What to work on:
Note each line in the data below that holds "primary", and copy it.

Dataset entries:
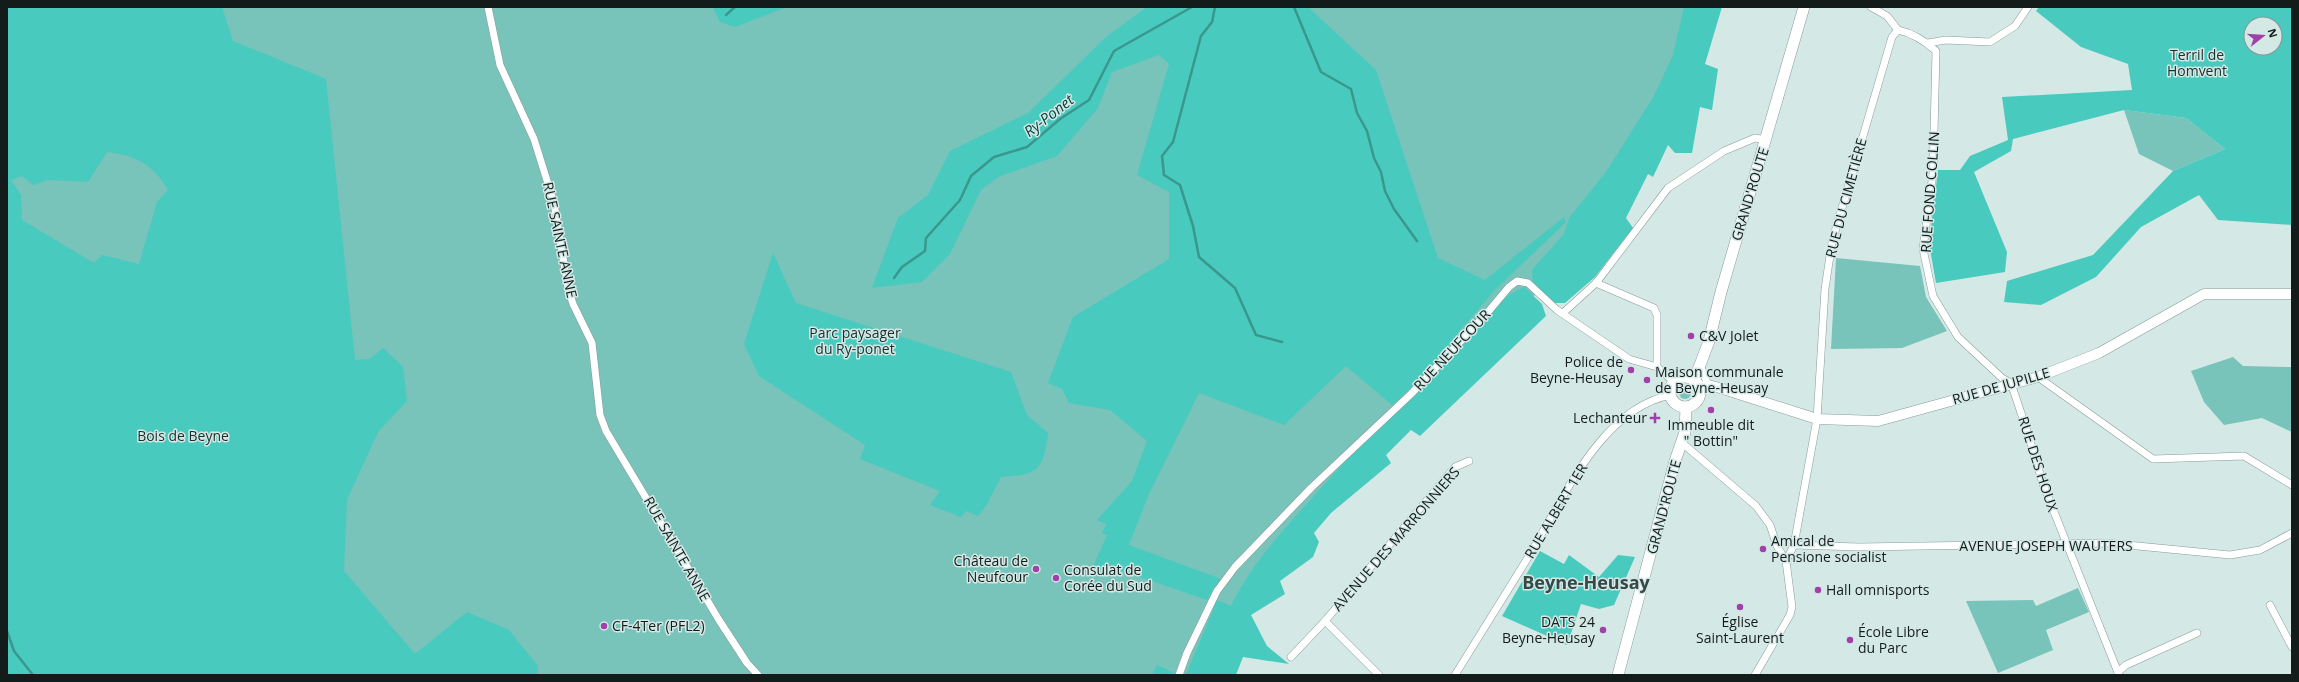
<svg xmlns="http://www.w3.org/2000/svg" width="2299" height="682" font-family="'Open Sans',sans-serif">
  <style>
    .green { fill: #78c3ba }
    .forest { fill: #49cabe; fill-rule: evenodd }
    .lines { fill: none; stroke-linecap: round; stroke-linejoin: round }
    .stream { stroke: #3a978e; stroke-width: 2.5 }
    .street-casing { stroke: #879b98; stroke-width: 8 }
    .secondary-casing { stroke: #879b98; stroke-width: 11 }
    .primary-casing { stroke: #879b98; stroke-width: 12 }
    .street { stroke: #fff; stroke-width: 7 }
    .secondary { stroke: #fff; stroke-width: 10 }
    .primary { stroke: #fff; stroke-width: 11 }
    .poi-dot { fill: #a140a8; stroke: #d4e9e6; stroke-width: 1.5 }
    .labels { text-anchor: middle; stroke-width: 3; stroke-linejoin: round; paint-order: stroke }
    .park-label { font-size: 14px; fill: #192f2d; stroke: #d4e9e6 }
    .street-label { font-size: 14px; fill: #141c1b; stroke: #d4e9e6 }
    .poi-label { font-size: 14px; fill: #141c1b; stroke: #d4e9e6; text-anchor: start }
    .water-label { font-size: 15px; font-style: italic; fill: #04413c; stroke: #d4e9e6 }
    .district-label { font-size: 18px; font-weight: bold; fill: #374947; stroke: #d4e9e6 }
  </style>
  <rect width="100%" height="100%" fill="#d4e9e6"/>
  <g class="green">
    <path d="M7,7h1696l-5,22 -148,248 -18,21 -226,225 -91,152h-1208z"/>
    <path d="M2124,110l62,8 39,31 -52,22 -34,-17z"/>
    <path d="M1836,258l84,8 6,31 21,34 -45,17 -71,1z"/>
    <path d="M2233,357l10,9 49,1v65l-30,-14 -38,7 -20,-23 -13,-31z"/>
    <circle cx="1685" cy="393" r="6"/>
    <path d="M2078,588l11,24 -43,18 7,20 -55,23 -32,-72 67,-1 3,6z"/>
  </g>
  <g class="forest">
    <path d="M7,7h215l11,34 93,38 29,281 15,-1 13,-11 20,19 4,34 -29,31 -31,68 -3,71 71,83 52,-42 42,18 29,36v9h-531zM107,152c28,3 46,12 61,38l-11,12 -18,62 -37,-9 -8,8 -72,-43 -1,-25 -10,-15 11,-4 11,9 15,-5 40,2z"/>
    <path d="M713,7h74l-52,20 -15,-5z"/>
    <path d="M1147,7h161l68,63 62,188 47,22 79,-63 2,5 -71,68 -38,44 -18,23 1,5 -48,43 -46,-39 -62,59 -85,-32 -51,103 -19,49 92,34 -14,21 -96,-33 -9,4 -10,-2 15,-34 -5,-2 4,-9 -9,-4 35,-39 15,-40 -37,-31 -41,-7 -7,-14 -14,-6 25,-66 96,-58v-67l-32,-17 32,-111 -10,-9 -47,17 -14,36 -41,48 -59,21 -17,13 -31,64 -28,28 -50,6 26,-70 30,-23 22,-44 78,-38 78,-76z"/>
    <path d="M1684,7h38l-17,57 13,5 -6,41 -12,-3 -8,46h-17l-7,-8 -15,32 -5,-3 -22,44 7,10 -38,49 -30,26h-13l-19,-19 -1,-14 32,-36 5,-16 37,-46 48,-76 19,-41z"/>
    <path d="M2039,7h253v218l-74,-5 -19,-25 -58,32 -45,50 -55,28 -37,-3 3,-21 86,-26 80,-84 52,-22 -39,-31 -62,-8 -111,29 -2,12 -37,21 33,80 -2,20 -69,11 -7,-40 9,-73h22l10,-14 38,-16 -6,-43 130,-7 -4,-26 -47,-17 -45,-36zM2251,24h24v24h-24z"/>
    <path d="M773,253l23,50 215,69 16,43 21,18c-5,39 -10,41 -47,44l-15,29 -8,10 -12,-5 -5,6 -31,-12 10,-14 -80,-32 5,-14 -106,-69 -15,-32z"/>
    <path d="M1524,287l18,17 4,12 -126,120 -9,-6 -25,25 5,8 -60,50 -17,20 5,9 -6,15 -33,24 5,13 -34,21 16,31 22,18 -46,-7 -7,18h-50l31,-75 14,6c20,-42 51,-74 82,-109 50,-56 102,-109 154,-163l5,3c17,-26 23,-36 52,-50z"/>
    <path d="M1540,551l24,13 5,-9 30,22 19,-22 17,2 -21,48 -15,4 -18,-5 -14,41 -65,-29z"/>
    <path d="M1157,665l15,7 -1,3h-19z"/>
  </g>
  <g class="lines">
    <g class="stream">
      <path d="M1215,7l-3,15 -11,14 -28,106 -11,14 2,19 16,10 13,41 6,31 36,31 21,47 26,7"/>
      <path d="M1294,7l27,65 30,17 6,24 10,18 7,27 7,14 4,19 9,18 23,32"/>
      <path d="M726,15l9,-8"/>
      <path d="M894,278l8,-11 23,-16 1,-13 34,-38 11,-24 23,-19 33,-10 33,-28 29,-19 25,-49 78,-44"/>
      <path d="M7,631l7,20 19,24"/>
    </g>
    <g class="street-casing">
      <g id="street">
        <path d="M488,7l12,58 34,74 20,64 14,85 5,16 19,39 8,72 6,16 113,189 28,43 11,12"/>
        <path d="M1871,7l16,9 11,14c14,3 27,11 38,21l-3,122 -10,76 10,47 25,41 44,41 9,5 17,51 15,50 76,191"/>
        <path d="M1928,43l18,-3 44,2 25,-16 13,-19"/>
        <path d="M1596,283l58,25 3,7v52"/>
        <path d="M1563,313l33,-30 72,-95 56,-37 31,-13 11,2"/>
        <path d="M1701,367l7,18"/>
        <path d="M2038,377l115,82 91,-3 48,29"/>
        <path d="M1681,442l75,64 14,19 7,21 9,15 6,46 -2,8 -35,60"/>
        <path d="M1794,545l65,2 248,-4 123,12 30,-5 32,-17"/>
        <path d="M1786,561l8,-16 23,-126 8,-130 7,-47 60,-205 6,-7"/>
        <path d="M2270,605l22,42"/>
        <path d="M1325,621l54,54"/>
        <path d="M1291,657l34,-36 130,-154 14,-6"/>
        <path d="M2118,672l8,-7 71,-32"/>
        <path d="M1179,675l8,-22 30,-62 18,-24 76,-79 100,-94 77,-82 21,-25 8,-6 11,2 29,27 72,49 28,8 17,15"/>
        <path d="M1455,675c25,-40 49,-79 74,-119 33,-55 72,-148 142,-161"/>
      </g>
    </g>
    <g class="secondary-casing">
      <path id="secondary" d="M1699,388l9,-3 12,3 97,31 61,2 160,-44 61,-24 105,-59h88"/>
    </g>
    <g class="primary-casing">
      <g id="primary">
        <circle cx="1685" cy="392" r="15"/>
        <path d="M1694,381l15,-40 12,-49 83,-285"/>
        <path d="M1618,675l57,-214 10,-29 1,-25"/>
      </g>
    </g>
    <use href="#street" class="street"/>
    <use href="#secondary" class="secondary"/>
    <use href="#primary" class="primary"/>
  </g>
  <g class="poi-dot">
    <circle cx="1691" cy="336" r="4"/>
    <circle cx="1631" cy="370" r="4"/>
    <circle cx="1647" cy="380" r="4"/>
    <circle cx="1711" cy="410" r="4"/>
    <path d="M1653 412h4v4h4v4h-4v4h-4v-4h-4v-4h4z"/>
    <circle cx="1763" cy="549" r="4"/>
    <circle cx="1036" cy="569" r="4"/>
    <circle cx="1056" cy="578" r="4"/>
    <circle cx="1818" cy="590" r="4"/>
    <circle cx="1740" cy="607" r="4"/>
    <circle cx="604" cy="626" r="4"/>
    <circle cx="1603" cy="630" r="4"/>
    <circle cx="1850" cy="640" r="4"/>
  </g>
  <g class="labels">
    <g class="park-label">
      <text x="2197" y="60">Terril de<tspan x="2197" dy="16">Homvent</tspan></text>
      <text x="855" y="338">Parc paysager<tspan x="855" dy="16">du Ry-ponet</tspan></text>
      <text x="183" y="441">Bois de Beyne</text>
    </g>
    <g class="street-label">
      <text transform="translate(1930 192) rotate(-86)" y="5">RUE FOND COLLIN</text>
      <text transform="translate(1750 194) rotate(-73)" y="5">GRAND'ROUTE</text>
      <text transform="translate(1846 198) rotate(-75)" y="5">RUE DU CIMETIÈRE</text>
      <text transform="translate(560 240) rotate(78)" y="5">RUE SAINTE ANNE</text>
      <text transform="translate(1452 350) rotate(-47)" y="5">RUE NEUFCOUR</text>
      <text transform="translate(2001 386) rotate(-16)" y="5">RUE DE JUPILLE</text>
      <text transform="translate(2038 464) rotate(72)" y="5">RUE DES HOUX</text>
      <text transform="translate(1664 507) rotate(-75)" y="5">GRAND'ROUTE</text>
      <text transform="translate(1556 511) rotate(-59)" y="5">RUE ALBERT 1ER</text>
      <text transform="translate(1396 539) rotate(-49)" y="5">AVENUE DES MARRONNIERS</text>
      <text x="2046" y="551">AVENUE JOSEPH WAUTERS</text>
      <text transform="translate(677 549) rotate(60)" y="5">RUE SAINTE ANNE</text>
    </g>
    <g class="poi-label">
      <text x="1699" y="341">C&amp;V Jolet</text>
      <text x="1623" y="367" text-anchor="end">Police de<tspan x="1623" dy="16">Beyne-Heusay</tspan></text>
      <text x="1655" y="377">Maison communale<tspan x="1655" dy="16">de Beyne-Heusay</tspan></text>
      <text x="1647" y="423" text-anchor="end">Lechanteur</text>
      <text x="1711" y="430" text-anchor="middle">Immeuble dit<tspan x="1711" dy="16">" Bottin"</tspan></text>
      <text x="1771" y="546">Amical de<tspan x="1771" dy="16">Pensione socialist</tspan></text>
      <text x="1028" y="566" text-anchor="end">Château de<tspan x="1028" dy="16">Neufcour</tspan></text>
      <text x="1064" y="575">Consulat de<tspan x="1064" dy="16">Corée du Sud</tspan></text>
      <text x="1826" y="595">Hall omnisports</text>
      <text x="1595" y="627" text-anchor="end">DATS 24<tspan x="1595" dy="16">Beyne-Heusay</tspan></text>
      <text x="1740" y="627" text-anchor="middle">Église<tspan x="1740" dy="16">Saint-Laurent</tspan></text>
      <text x="612" y="631">CF-4Ter (PFL2)</text>
      <text x="1858" y="637">École Libre<tspan x="1858" dy="16">du Parc</tspan></text>
    </g>
    <g class="water-label">
      <text transform="translate(1049 116) rotate(-38)" y="5">Ry-Ponet</text>
    </g>
    <g class="district-label">
      <text x="1586" y="589">Beyne-Heusay</text>
    </g>
  </g>
  <rect width="2299" height="682" fill="none" stroke="#141c1b" stroke-width="16"/>
  <g transform="translate(2263 36) rotate(73)"><circle r="19" fill="#d4e9e6" stroke="#879795"/>
  <path d="M0-3L7 15L0 10L-7 15Z" fill="#a140a8"/>
  <text y="-6" font-size="11" font-weight="bold" text-anchor="middle" fill="#141c1b">N</text>
  </g>
</svg>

Result below:
    .primary-casing { stroke: #879b98; stroke-width: 12 }
    .primary { stroke: #fff; stroke-width: 11 }
    <g class="primary-casing">
      <g id="primary">
    <use href="#primary" class="primary"/>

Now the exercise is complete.